- [Exercise] Extract from the entries below, exactly as given, only the lines from the line containing "index mcp: (782, 614)" to the line containing "pinky mcp: (795, 743)", both lines included.

- [Collected data]

============================================================

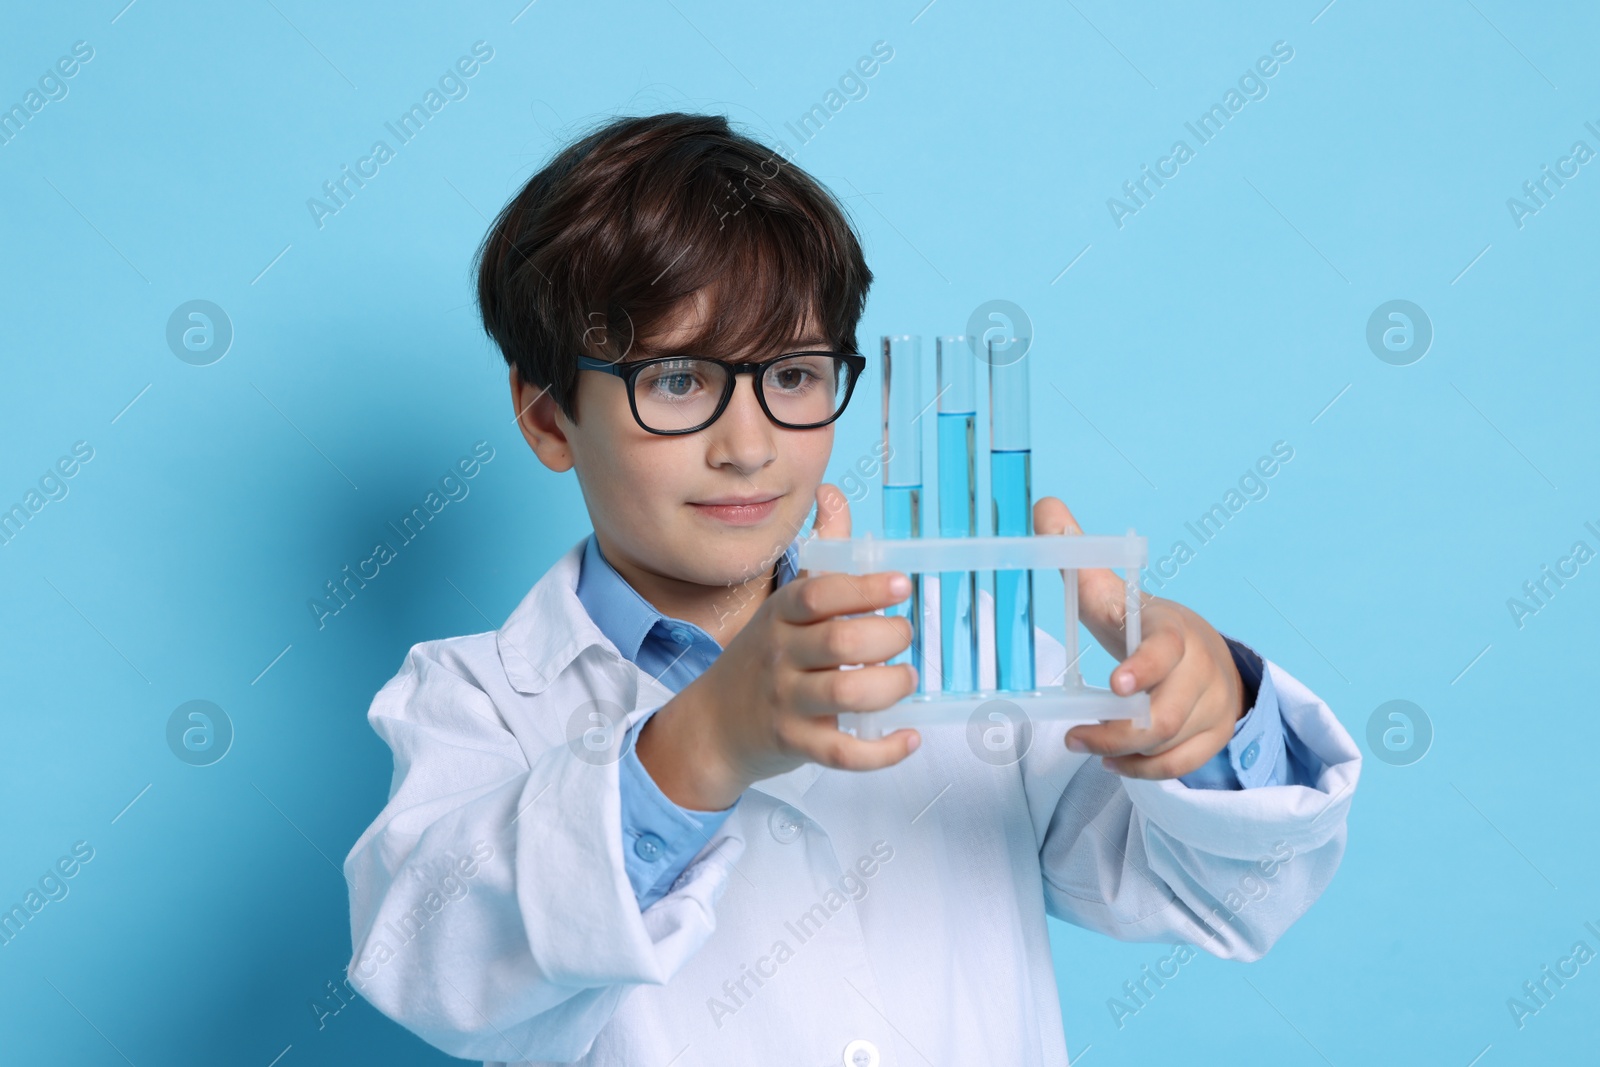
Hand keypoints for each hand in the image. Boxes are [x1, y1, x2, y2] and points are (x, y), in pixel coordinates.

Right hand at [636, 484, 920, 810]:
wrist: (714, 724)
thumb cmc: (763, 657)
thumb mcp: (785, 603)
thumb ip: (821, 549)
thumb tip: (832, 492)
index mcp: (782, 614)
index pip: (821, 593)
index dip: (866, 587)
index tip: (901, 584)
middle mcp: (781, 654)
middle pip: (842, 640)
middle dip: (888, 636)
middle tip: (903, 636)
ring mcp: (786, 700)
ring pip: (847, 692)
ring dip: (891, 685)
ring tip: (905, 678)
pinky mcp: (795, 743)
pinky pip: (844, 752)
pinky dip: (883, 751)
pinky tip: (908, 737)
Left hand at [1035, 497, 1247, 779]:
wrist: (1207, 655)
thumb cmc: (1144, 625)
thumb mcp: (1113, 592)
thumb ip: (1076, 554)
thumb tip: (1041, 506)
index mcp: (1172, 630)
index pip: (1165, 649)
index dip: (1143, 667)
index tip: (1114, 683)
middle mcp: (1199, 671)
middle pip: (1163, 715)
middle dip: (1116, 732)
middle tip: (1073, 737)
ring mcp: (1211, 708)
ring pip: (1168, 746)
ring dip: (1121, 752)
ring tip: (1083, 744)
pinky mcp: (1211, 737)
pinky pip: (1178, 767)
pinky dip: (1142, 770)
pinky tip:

============================================================

- [Solution to this task]
index mcp: (782, 614)
index pip: (821, 593)
index dip: (866, 587)
index tip: (901, 584)
middle mcp: (781, 654)
middle pip: (842, 640)
middle dip: (888, 636)
middle tip: (903, 636)
ring mcp: (786, 700)
ring pip: (847, 692)
ring dip: (891, 685)
ring tip: (905, 678)
pinky mcp: (795, 743)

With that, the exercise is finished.